Join us every week for a trip into the weird and wonderful world of trailers. Whether it’s the first teaser for the latest instalment in your favourite franchise, an obscure preview for a strange indie darling, whether it’s good, bad, ugly or just plain weird – your favourite pop culture baristas are there to tell you what they think.

What better way to start the end-of-the-week post than with that most loveable of odd couples, Werner Herzog and Klaus Kinski? Definitely the guys you want to have with you if you need to build an opera house in the Amazon. Make sure not to miss Alan’s Six Damn Fine Degrees post on Fitzcarraldo!

Another of the week’s posts about an unmissable film is Matt’s latest in his series on Federico Fellini. If you haven’t seen it already, do put Nights of Cabiria on your list!

And what else is there on offer in trailer land?

Mege: Why? Why? Why does Jonathan Glazer‘s Sexy Beast need a prequel? Characters, when they are well-written, spring to life within minutes. And Jonathan Glazer may have a limited output, but has not yet made even a mediocre movie. So why did they think a series with second-tier actors would be the way to go? What does the series have to add to the story or to the atmosphere?
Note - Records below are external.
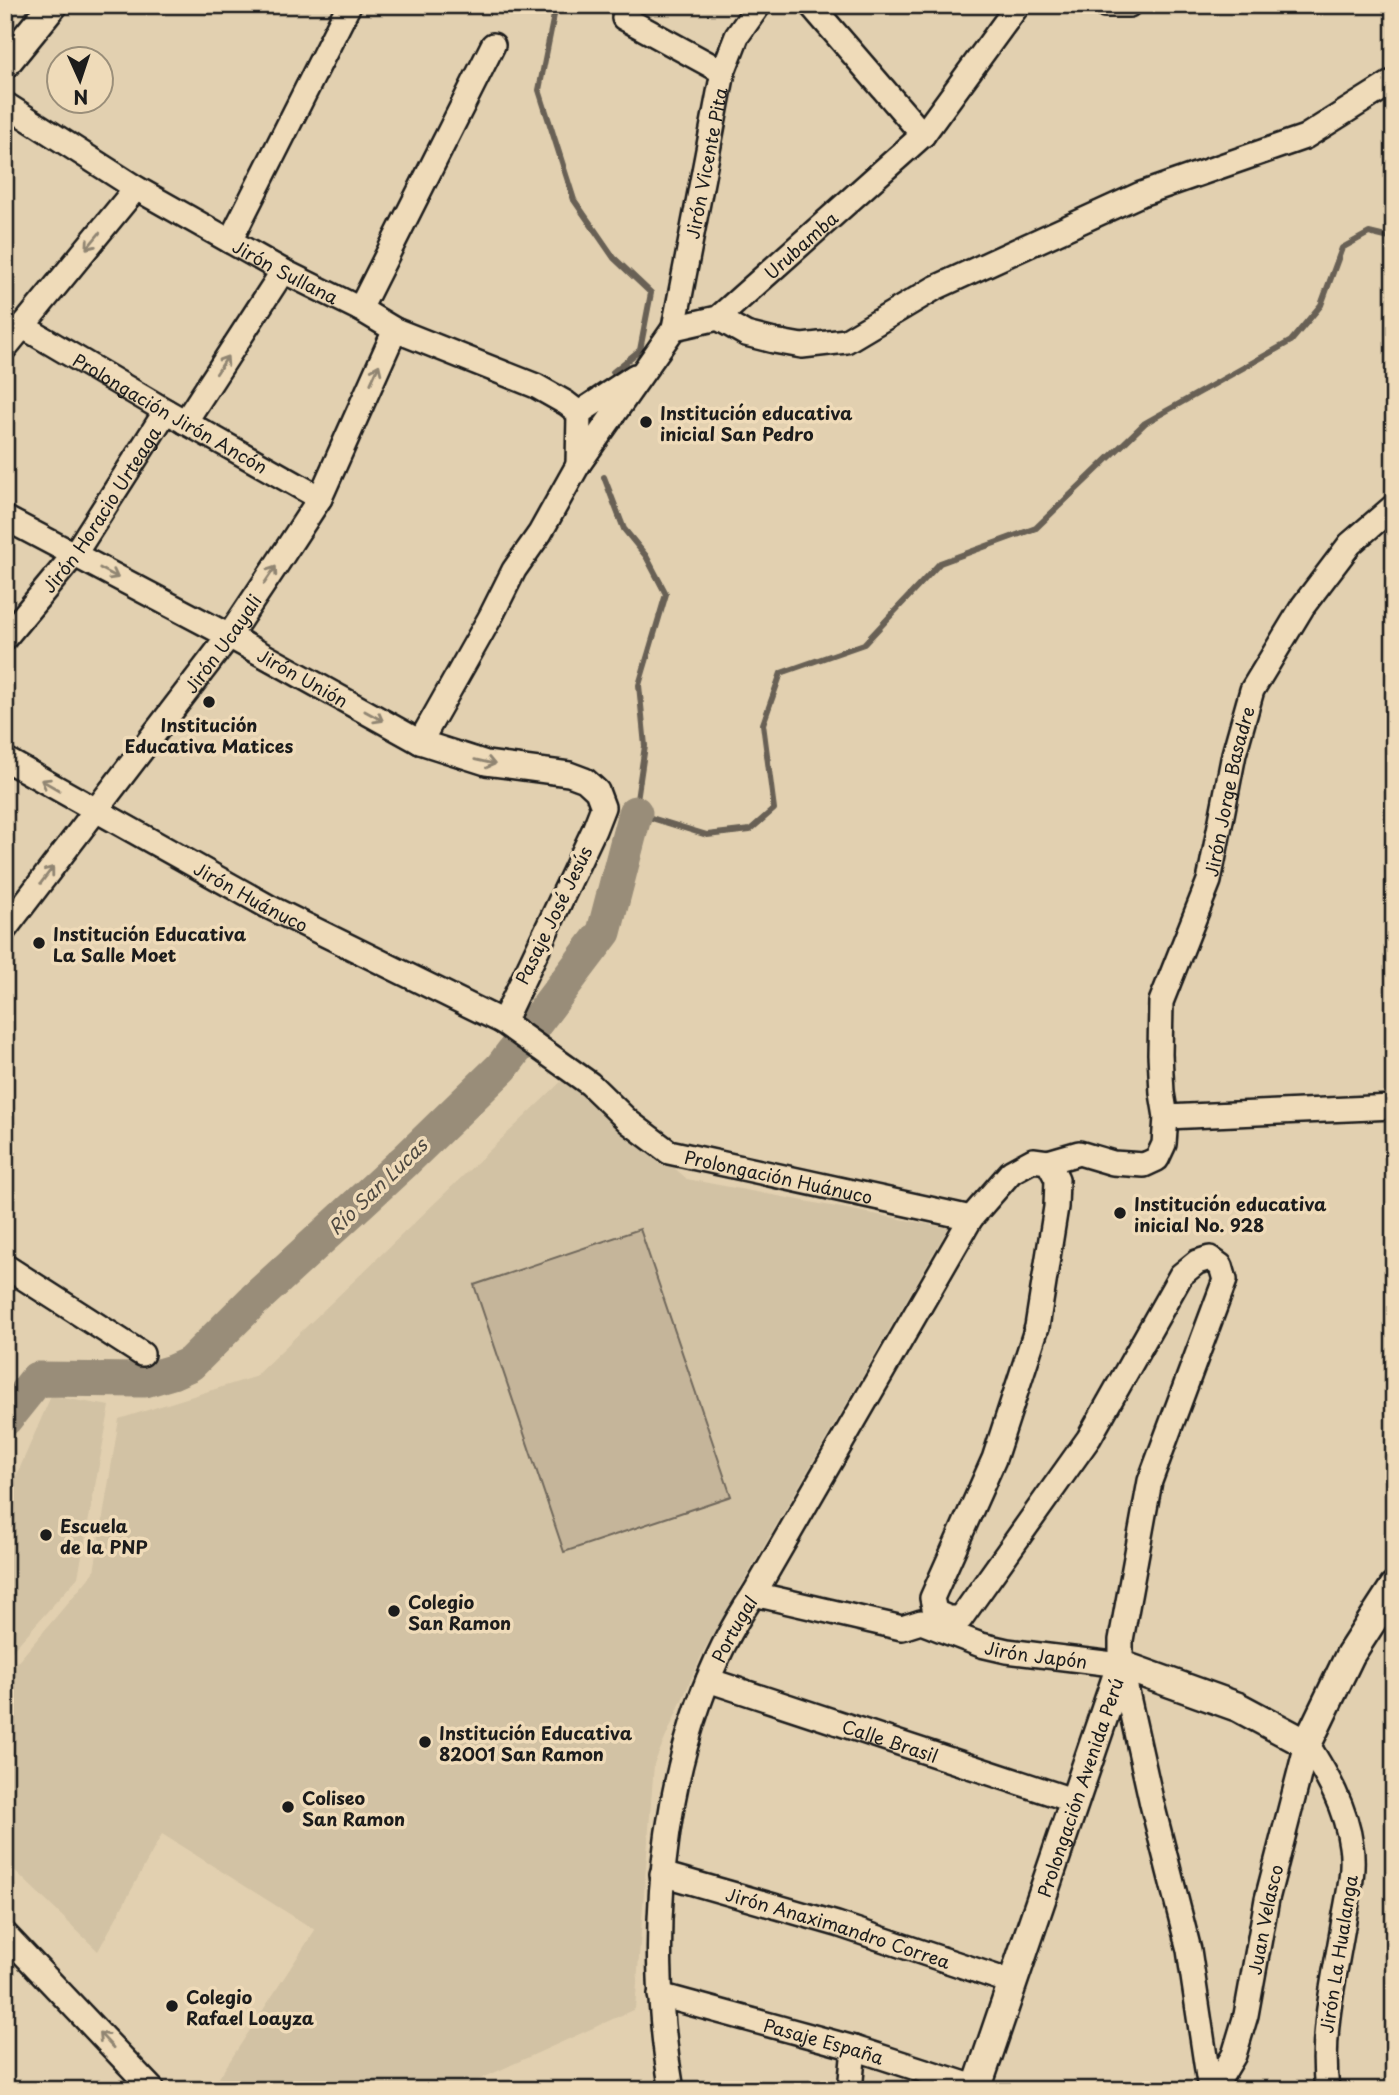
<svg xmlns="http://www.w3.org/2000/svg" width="1399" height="2095" font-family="'Playpen Sans',sans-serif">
<rect width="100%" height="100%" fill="#e2d0b0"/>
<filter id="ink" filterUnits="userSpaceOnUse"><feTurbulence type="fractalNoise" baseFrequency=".0143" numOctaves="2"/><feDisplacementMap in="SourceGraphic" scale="14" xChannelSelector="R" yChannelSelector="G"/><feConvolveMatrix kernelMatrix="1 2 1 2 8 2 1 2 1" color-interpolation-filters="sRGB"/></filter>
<g filter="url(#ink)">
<!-- built -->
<g fill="#d2c2a4">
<polygon points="568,1075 687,1179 948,1228 704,1650 654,1764 635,2009 456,2090 260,2090 251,2081 241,2090 211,2090 315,1930 162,1834 98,1951 5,1861 5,1677 94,1572 119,1419 254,1377"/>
<polygon points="51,1396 110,1406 78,1577 5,1659 5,1492 12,1486"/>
</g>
<!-- green -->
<polygon fill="#c5b59a" stroke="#70685b" stroke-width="2" points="640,1229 731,1496 564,1552 474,1285"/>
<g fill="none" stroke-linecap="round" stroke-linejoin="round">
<!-- stream -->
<g stroke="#676054" stroke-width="6">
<polyline points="556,5 539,90 574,200 614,258 651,293 640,350 613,372"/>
<polyline points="604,477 624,529 646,556 666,594 639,685 645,746 635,813 707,835 750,830 774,809 763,724 781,673 864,644 940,563 1036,528 1145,423 1291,341 1321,305 1342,248 1369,233 1394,239"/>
</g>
<!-- river -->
<polyline stroke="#998d79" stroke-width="35" points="5,1419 37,1379 145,1380 172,1372 190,1364 254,1300 405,1161 502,1067 604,932 635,813"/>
<!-- minor casing -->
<g stroke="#1c1c1c" stroke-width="28">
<g id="minor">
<polyline points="811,5 923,135"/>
<polyline points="1105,5 1129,5"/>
<polyline points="624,18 723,72"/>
<path id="s1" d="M5 104 136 188 283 271 360 309 395 330 536 386 566 403 579 413"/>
<polyline points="230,241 349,5"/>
<polyline points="360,309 493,45"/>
<polyline points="718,318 746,334 774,341 802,346 846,341 935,288 1141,194 1305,137 1394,81"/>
<path id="s2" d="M22 326 166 411 320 498"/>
<path id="s3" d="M674 328 723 72 737 36 759 5"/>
<polyline points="5,348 136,188"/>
<polyline points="185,422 283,271"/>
<polyline points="578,465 579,413 635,376"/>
<path id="s4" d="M5 518 229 636 420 742 486 763 569 774 585 780 597 791 603 807 594 830 503 1022"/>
<path id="s5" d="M5 638 74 555 166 411"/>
<path id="s6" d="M420 742 491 616 514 570 540 533 578 465 674 328 718 318 923 135 1018 5"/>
<path id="s7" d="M5 759 269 907 503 1022 590 1084 629 1122 669 1152 971 1218"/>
<path id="s8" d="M5 929 229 636 277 564 320 498 395 330"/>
<polyline points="1166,1117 1394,1107"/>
<path id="s9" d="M1048 1162 1079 1153 1113 1163 1144 1165 1157 1159 1164 1144 1166 1117 1162 1093 1160 1054 1161 1002 1209 881 1234 754 1252 690 1303 606 1350 544 1394 506"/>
<polyline points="5,1266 142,1354"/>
<path id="s10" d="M754 1594 902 1628 921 1622 981 1645 1007 1651 1121 1665"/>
<path id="s11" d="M708 1680 1075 1801"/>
<path d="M1307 1744C1327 1775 1346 1808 1351 1846 1355 1870 1348 1896 1344 1920 1335 1977 1320 2032 1327 2090"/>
<path id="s12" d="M662 1874 837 1924 1011 1982"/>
<polyline points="5,1934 153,2090"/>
<path id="s13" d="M660 1995 854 2048 984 2090"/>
<path id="s14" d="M672 2090C643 1935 662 1726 754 1594L971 1218 1011 1172 1033 1160 1048 1162 1057 1179 1056 1207 1037 1327 994 1459 932 1598 935 1612 949 1618H961L1089 1438 1181 1275 1197 1262 1210 1258 1221 1266 1225 1280 1150 1481 1121 1640V1665L1152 1804 1189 1950 1210 2090"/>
<polyline points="850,2090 854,2048"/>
<path id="s15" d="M1213 2090 1234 2055 1246 2015 1267 1899 1307 1744"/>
</g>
</g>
<!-- tertiary casing -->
<g stroke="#1c1c1c" stroke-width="33">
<g id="tertiary">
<polyline points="5,64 53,5"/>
<path id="s16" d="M976 2090 1121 1665 1238 1707 1307 1744 1350 1655 1394 1587"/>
</g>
</g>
<!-- minor -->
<use href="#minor" stroke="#efdbb9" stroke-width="23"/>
<!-- tertiary -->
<use href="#tertiary" stroke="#efdbb9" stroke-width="28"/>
</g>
<!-- one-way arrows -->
<defs><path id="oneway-shaft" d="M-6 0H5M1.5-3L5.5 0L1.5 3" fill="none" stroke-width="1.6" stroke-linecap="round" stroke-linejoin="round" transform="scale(1.75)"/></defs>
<g stroke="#908572">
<use href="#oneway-shaft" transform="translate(93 241) rotate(130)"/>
<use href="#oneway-shaft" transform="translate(222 365) rotate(-57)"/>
<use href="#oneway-shaft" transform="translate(375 374) rotate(-66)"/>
<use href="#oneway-shaft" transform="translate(109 573) rotate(28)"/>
<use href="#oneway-shaft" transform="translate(270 575) rotate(-56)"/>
<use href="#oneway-shaft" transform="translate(374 716) rotate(29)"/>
<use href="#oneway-shaft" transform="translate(485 762) rotate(13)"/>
<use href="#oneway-shaft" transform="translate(50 785) rotate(-150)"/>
<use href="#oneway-shaft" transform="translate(47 875) rotate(-53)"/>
<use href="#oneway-shaft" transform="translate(106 2040) rotate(-133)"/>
</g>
</g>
<!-- markers -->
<g fill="#1c1c1c" stroke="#efdbb9" stroke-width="2.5">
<circle cx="646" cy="422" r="7"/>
<circle cx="209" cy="702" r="7"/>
<circle cx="39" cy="943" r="7"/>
<circle cx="1120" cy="1213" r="7"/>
<circle cx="46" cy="1535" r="7"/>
<circle cx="394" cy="1611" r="7"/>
<circle cx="425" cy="1742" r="7"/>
<circle cx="288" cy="1807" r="7"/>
<circle cx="172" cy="2006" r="7"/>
</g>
<g text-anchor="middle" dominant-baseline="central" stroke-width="7" stroke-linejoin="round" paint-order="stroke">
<!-- street labels -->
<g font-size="18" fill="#1c1c1c" stroke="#efdbb9">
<text stroke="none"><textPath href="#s3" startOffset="168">Jirón Vicente Pita</textPath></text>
<text stroke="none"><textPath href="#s6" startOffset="642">Urubamba</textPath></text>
<text stroke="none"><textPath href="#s1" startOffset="327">Jirón Sullana</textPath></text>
<text stroke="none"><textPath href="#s2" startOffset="172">Prolongación Jirón Ancón</textPath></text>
<text stroke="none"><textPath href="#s5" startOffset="161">Jirón Horacio Urteaga</textPath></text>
<text stroke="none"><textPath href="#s8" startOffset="359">Jirón Ucayali</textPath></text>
<text stroke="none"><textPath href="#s4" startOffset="338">Jirón Unión</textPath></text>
<text stroke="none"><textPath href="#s9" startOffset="494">Jirón Jorge Basadre</textPath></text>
<text stroke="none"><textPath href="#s7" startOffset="282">Jirón Huánuco</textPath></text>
<text transform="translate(553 915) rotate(-64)">Pasaje José Jesús</text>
<text stroke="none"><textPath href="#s7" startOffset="887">Prolongación Huánuco</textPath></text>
<text stroke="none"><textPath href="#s14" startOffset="474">Portugal</textPath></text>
<text stroke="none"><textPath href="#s10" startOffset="292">Jirón Japón</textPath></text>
<text stroke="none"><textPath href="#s11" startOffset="192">Calle Brasil</textPath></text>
<text stroke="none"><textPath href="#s16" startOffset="320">Prolongación Avenida Perú</textPath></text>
<text stroke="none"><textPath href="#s15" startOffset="180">Juan Velasco</textPath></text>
<text stroke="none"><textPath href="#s12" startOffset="184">Jirón Anaximandro Correa</textPath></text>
<text transform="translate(1338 1954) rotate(-81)">Jirón La Hualanga</text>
<text stroke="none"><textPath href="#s13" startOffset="170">Pasaje España</textPath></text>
</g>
<!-- poi labels -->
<g font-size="18" font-weight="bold" fill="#1c1c1c" stroke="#efdbb9" text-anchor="start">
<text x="660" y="412">Institución educativa<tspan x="660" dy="21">inicial San Pedro</tspan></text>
<text x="209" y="724" text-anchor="middle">Institución<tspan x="209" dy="21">Educativa Matices</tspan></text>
<text x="53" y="933">Institución Educativa<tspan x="53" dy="21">La Salle Moet</tspan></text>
<text x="1134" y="1203">Institución educativa<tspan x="1134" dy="21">inicial No. 928</tspan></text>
<text x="60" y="1525">Escuela<tspan x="60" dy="21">de la PNP</tspan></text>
<text x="408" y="1601">Colegio<tspan x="408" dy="21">San Ramon</tspan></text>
<text x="439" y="1732">Institución Educativa<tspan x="439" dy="21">82001 San Ramon</tspan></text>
<text x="302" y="1797">Coliseo<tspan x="302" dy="21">San Ramon</tspan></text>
<text x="186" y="1996">Colegio<tspan x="186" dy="21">Rafael Loayza</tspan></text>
</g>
<!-- water labels -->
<g font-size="19" font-style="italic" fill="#4e4941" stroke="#efdbb9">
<text transform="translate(377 1186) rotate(-44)">Río San Lucas</text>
</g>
</g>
<!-- margin -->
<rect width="1399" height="2095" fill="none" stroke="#efdbb9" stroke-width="28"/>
<rect x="14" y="14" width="1371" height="2067" fill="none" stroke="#1c1c1c" stroke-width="2.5" filter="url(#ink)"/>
<!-- north arrow -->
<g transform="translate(80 80) rotate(177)"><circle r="33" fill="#efdbb9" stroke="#9b8f7a" stroke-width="2"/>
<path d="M0-5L12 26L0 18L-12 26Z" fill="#1c1c1c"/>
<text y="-10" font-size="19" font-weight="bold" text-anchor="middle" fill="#1c1c1c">N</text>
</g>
</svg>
Sam: My anticipation of Ripley has sharply increased since talking to Matt just recently about all Tom Ripley film adaptations, from Plein Soleil to Ripley’s Game, and now this teaser trailer dropping: Andrew Scott is taking over Patricia Highsmith’a famous character in this belated miniseries, now to be released on Netflix, with Johnny Flynn playing first victim Dickie Greenleaf and Dakota Fanning starring as Marge Sherwood, the woman who becomes increasingly suspicious of Tom’s doings. Director Steven Zaillian (screenwriter of Moneyball and The Irishman) present a starkly black-and-white vision of Ripley scheming, imitating and sleuthing in the dark corners and alleys of Venice, Rome and Naples, only to make the Italian sun-kissed shores look all the more blinding and delirious. How far will Ripley’s tale go? Hopefully far beyond the first novel and to his later cold professionalism between France, West Germany and England — Andrew Scott would certainly be perfect casting then!

Matt:Whether backward or forward, I bounced right off of Tenet when it came out. Is this perhaps the time to give it a second chance? (I hear we do these regularly here at A Damn Fine Cup of Culture.) I know that regular guest and damn fine friend of the site, Dan Thron (of Martini Giant) didn’t like it all that much at first and now loves it – and there are definitely worse recommendations for a film than that.